O governador de Minas Gerais, Fernando Pimentel, do PT, convocou a imprensa, neste sábado (30), para falar sobre uma ação da Polícia Federal, que apreendeu documentos no apartamento da mulher dele, na sexta-feira, em Brasília. Carolina é suspeita de ter uma empresa fantasma que teria sido usada em suposto esquema de lavagem de dinheiro.

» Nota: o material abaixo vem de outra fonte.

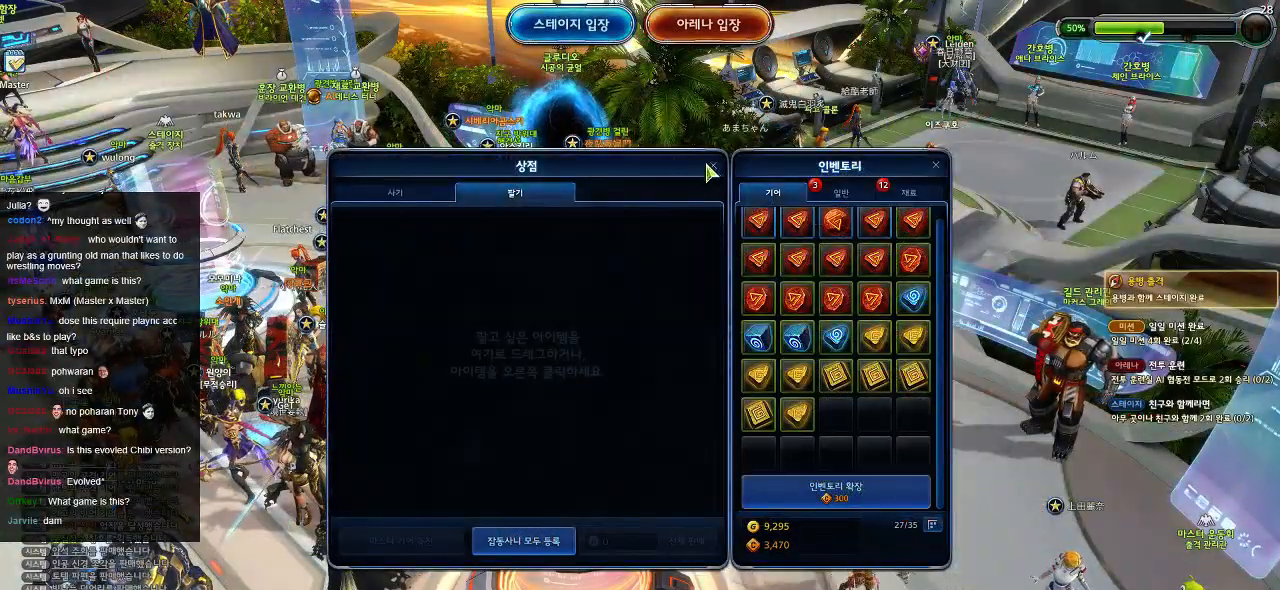
{"keys": [], "mouse": [], "events": [[117, "mouse_left", "down"], [200, "mouse_left", "up"]]}
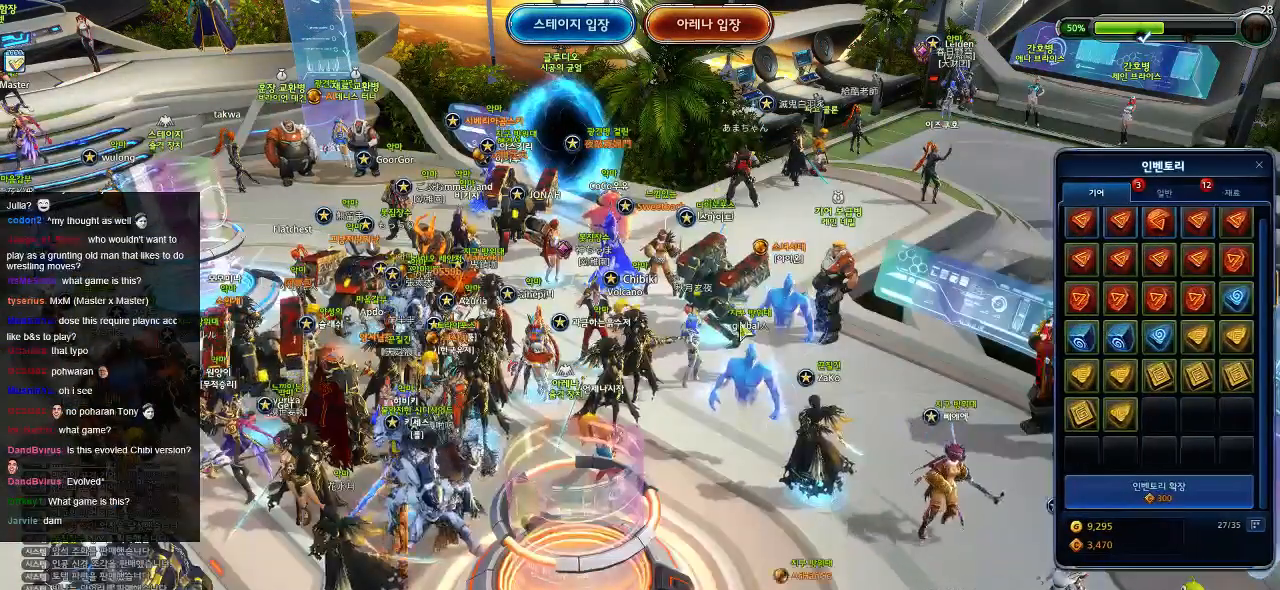
{"keys": [], "mouse": [], "events": []}
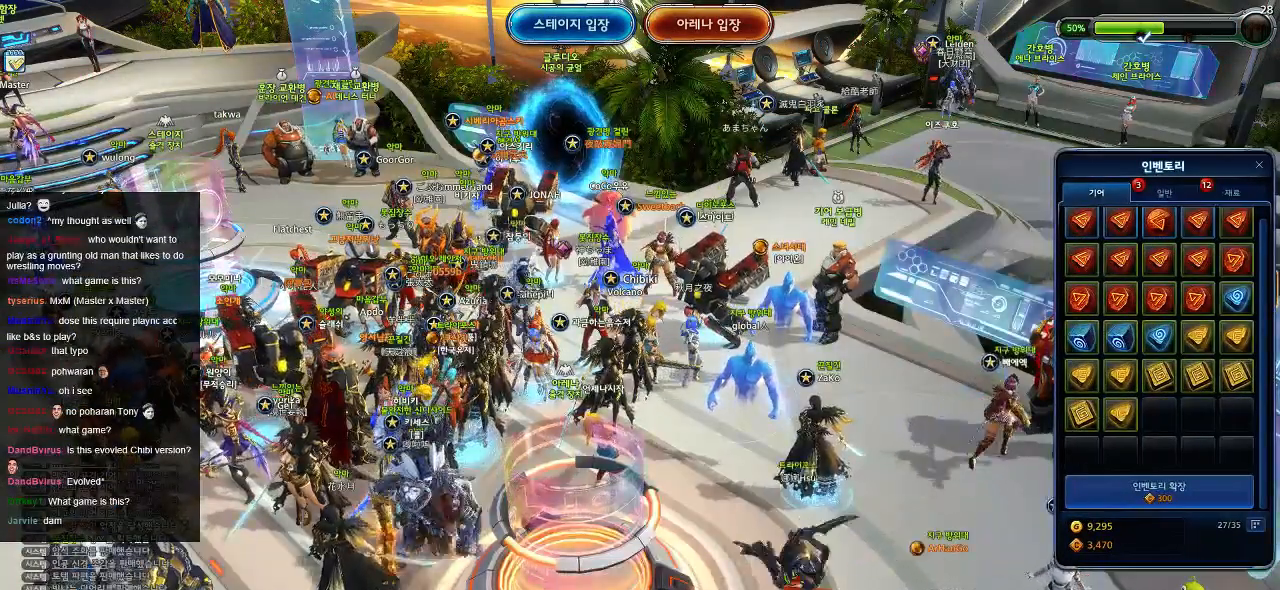
{"keys": [], "mouse": [], "events": [[267, "mouse_left", "down"], [317, "mouse_left", "up"]]}
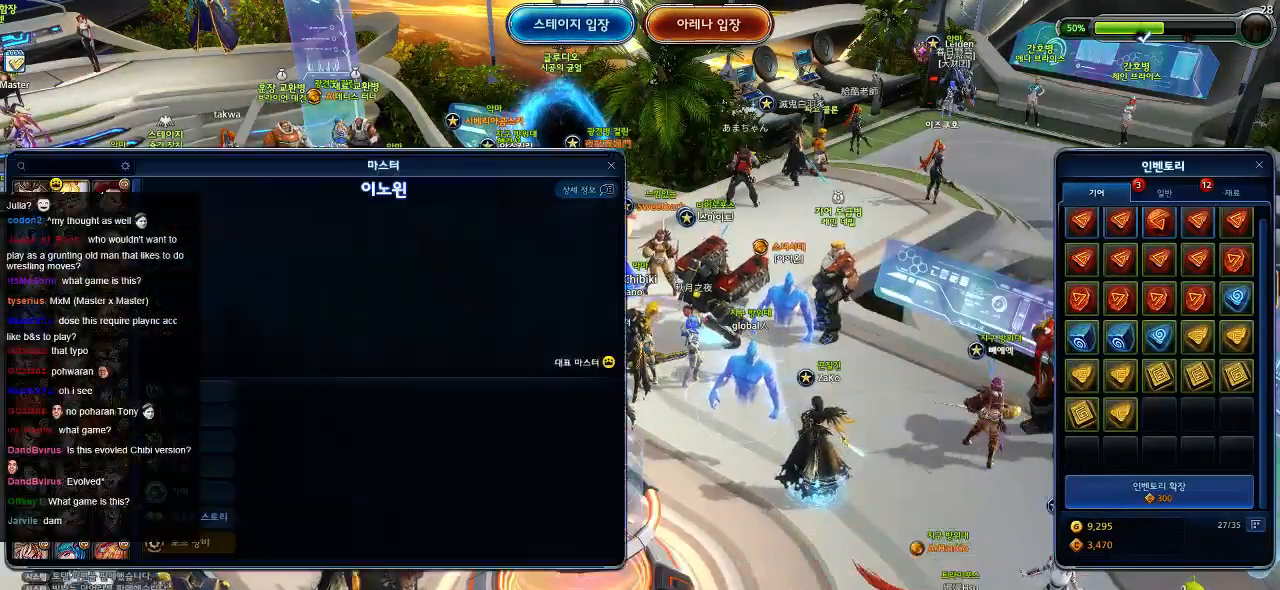
{"keys": [], "mouse": [], "events": []}
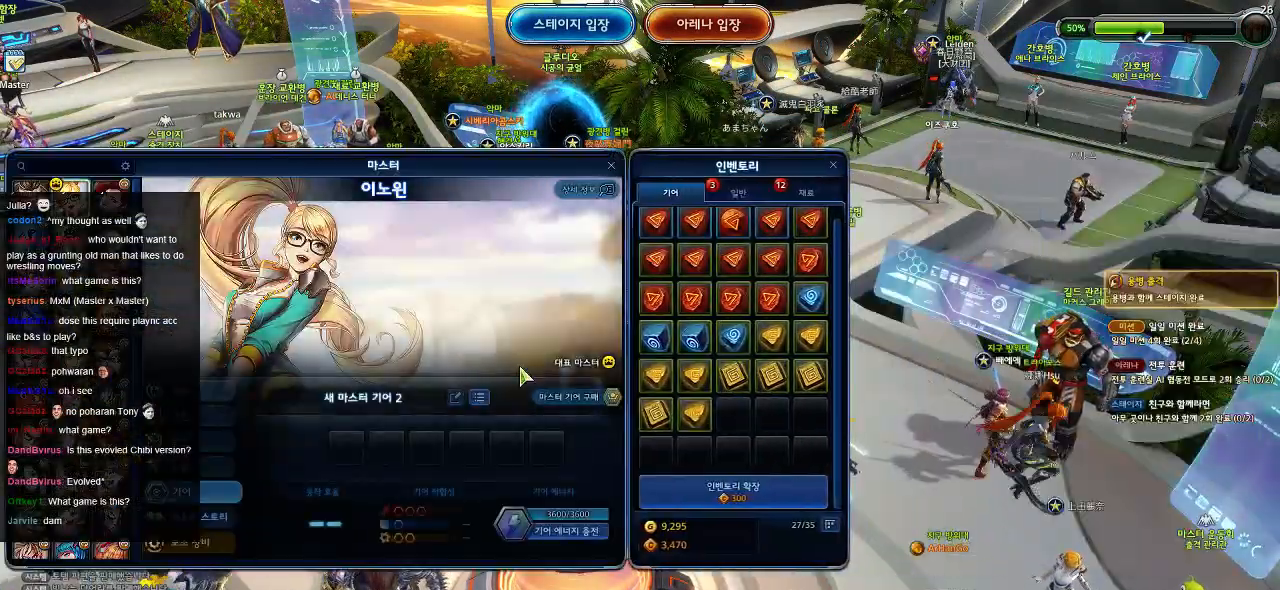
{"keys": [], "mouse": [], "events": []}
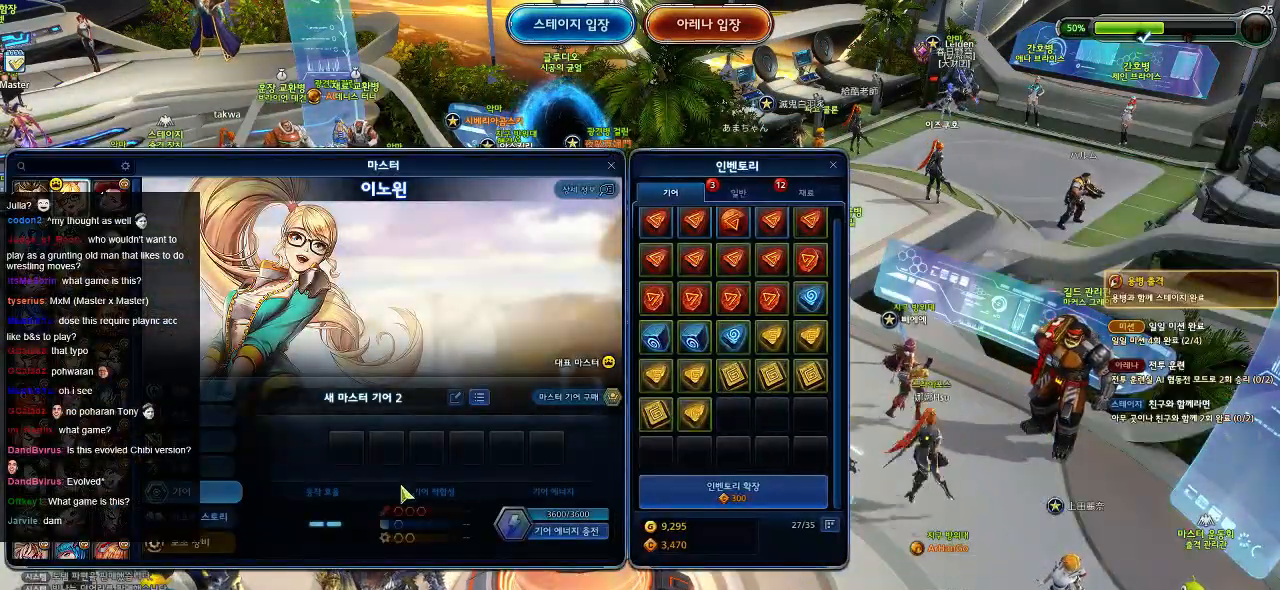
{"keys": [], "mouse": [], "events": []}
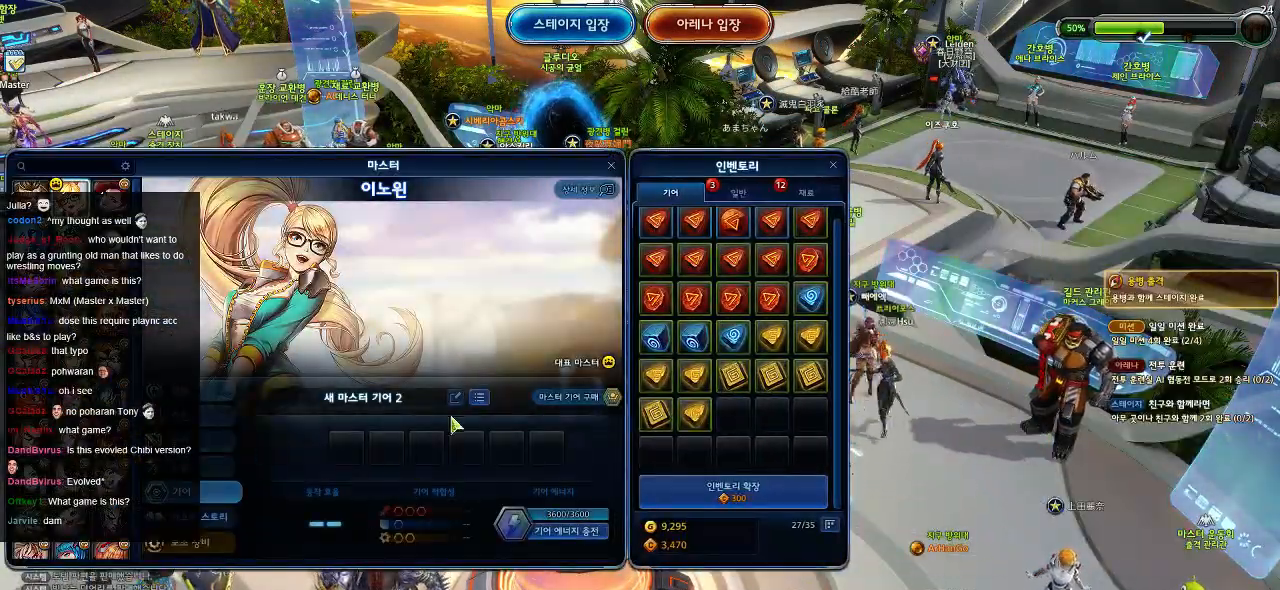
{"keys": [], "mouse": ["left"], "events": [[450, "mouse_left", "down"]]}
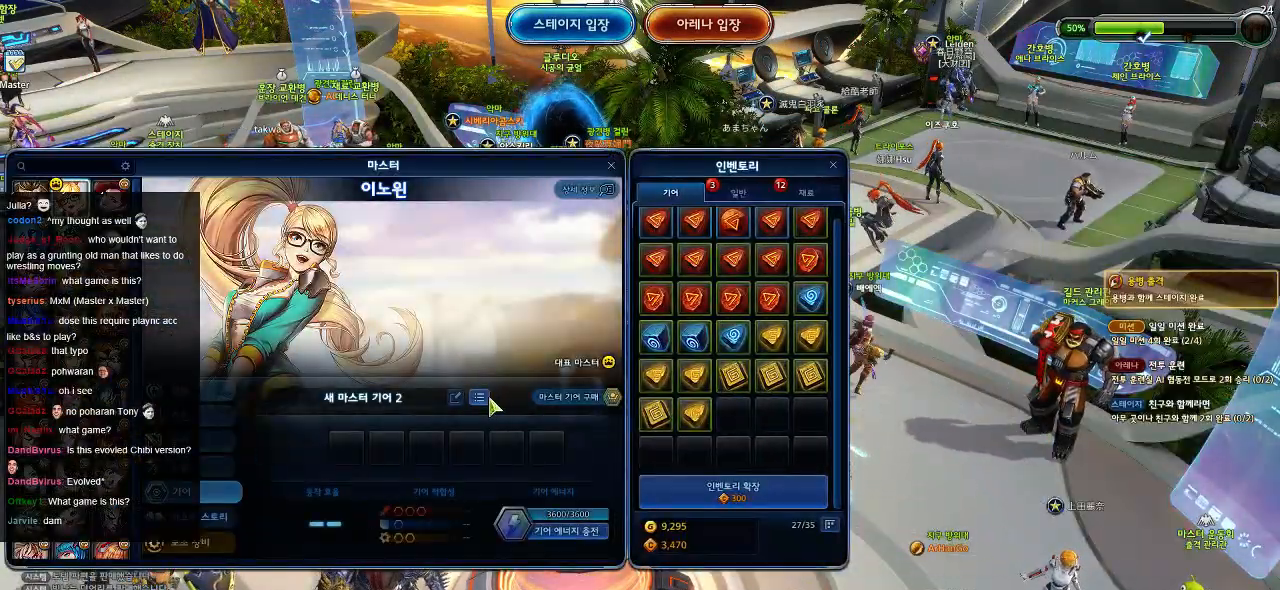
{"keys": [], "mouse": [], "events": [[34, "mouse_left", "up"]]}
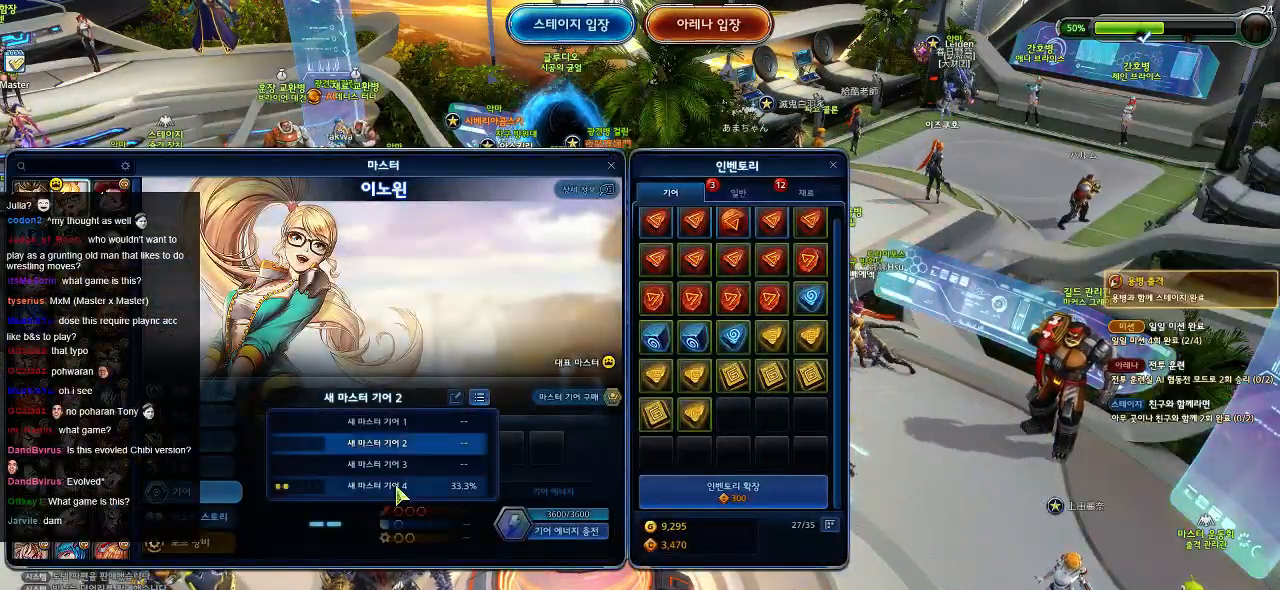
{"keys": [], "mouse": [], "events": [[100, "mouse_left", "down"], [167, "mouse_left", "up"]]}
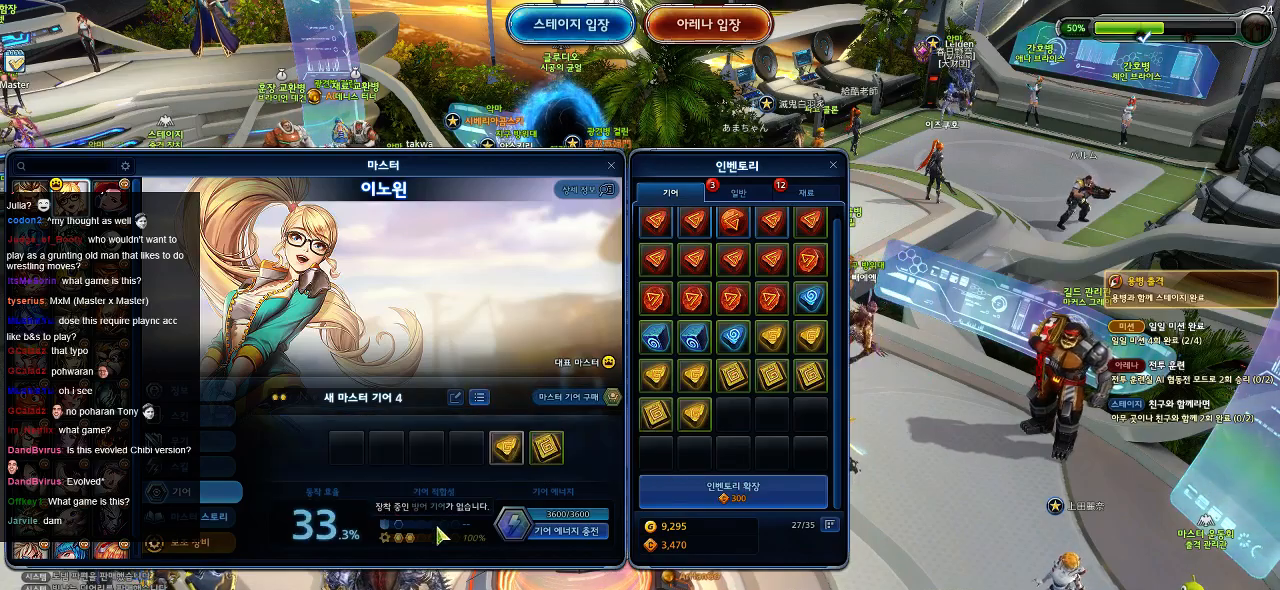
{"keys": [], "mouse": ["right"], "events": [[450, "mouse_right", "down"]]}
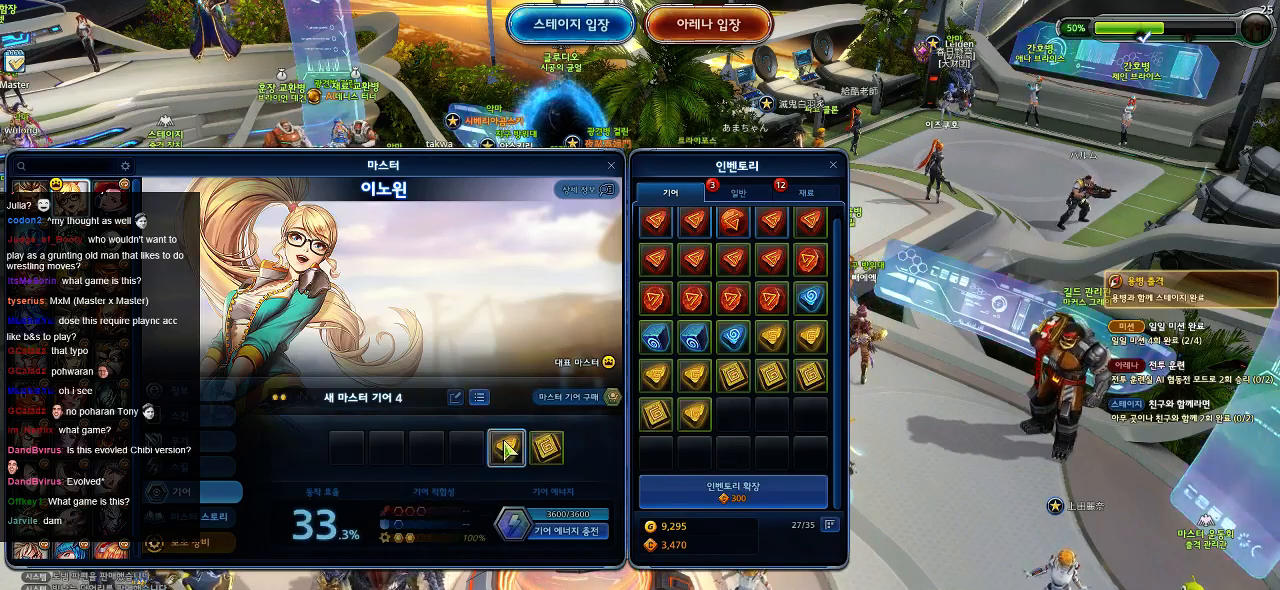
{"keys": [], "mouse": [], "events": [[34, "mouse_right", "up"], [284, "mouse_right", "down"], [350, "mouse_right", "up"]]}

A Operação Acrônimo prendeu na sexta-feira (29) quatro pessoas. Elas são ligadas a empresas com contratos de mais de meio bilhão de reais com o Governo Federal. Segundo a polícia, contratos estavam super-faturados e alguns nem chegaram a ser executados. Ao todo, 60 empresas estariam envolvidas. Muitas fantasmas, usadas apenas para lavar o dinheiro.
Uma reportagem do jornal O Globo mostrou que uma das empresas é a OLI, de Carolina Oliveira, casada com o governador de Minas Gerais, Fernando Pimentel. O jornal teve acesso a um relatório da Polícia Federal que diz que a empresa seria apenas de fachada. O endereço é o mesmo da PP & I, uma empresa de Benedito Rodrigues de Oliveira Neto, o Bené, que foi preso na operação de sexta-feira.
O governador Pimentel disse neste sábado que Carolina está grávida e por recomendações médicas não vai se manifestar publicamente. Ele informou que na segunda-feira os advogados vão apresentar documentos para a polícia comprovando, segundo ele, a inocência de Carolina.
“O mandado de busca e apreensão foi expedido com base numa alegação, numa definição inverídica. Absolutamente inverídica. Portanto, a Carolina está sendo vítima de um erro, de equívoco, que eu tenho certeza que vai ser corrigido”, afirmou o governador.
Carolina Oliveira é jornalista. Ela trabalhou na assessoria de imprensa do Ministério de Desenvolvimento e Comércio na época que Pimentel era ministro. Em 2012 ela montou a empresa. Segundo o advogado de Carolina, a empresa deixou o endereço citado em julho do ano passado e foi oficialmente fechada meses depois.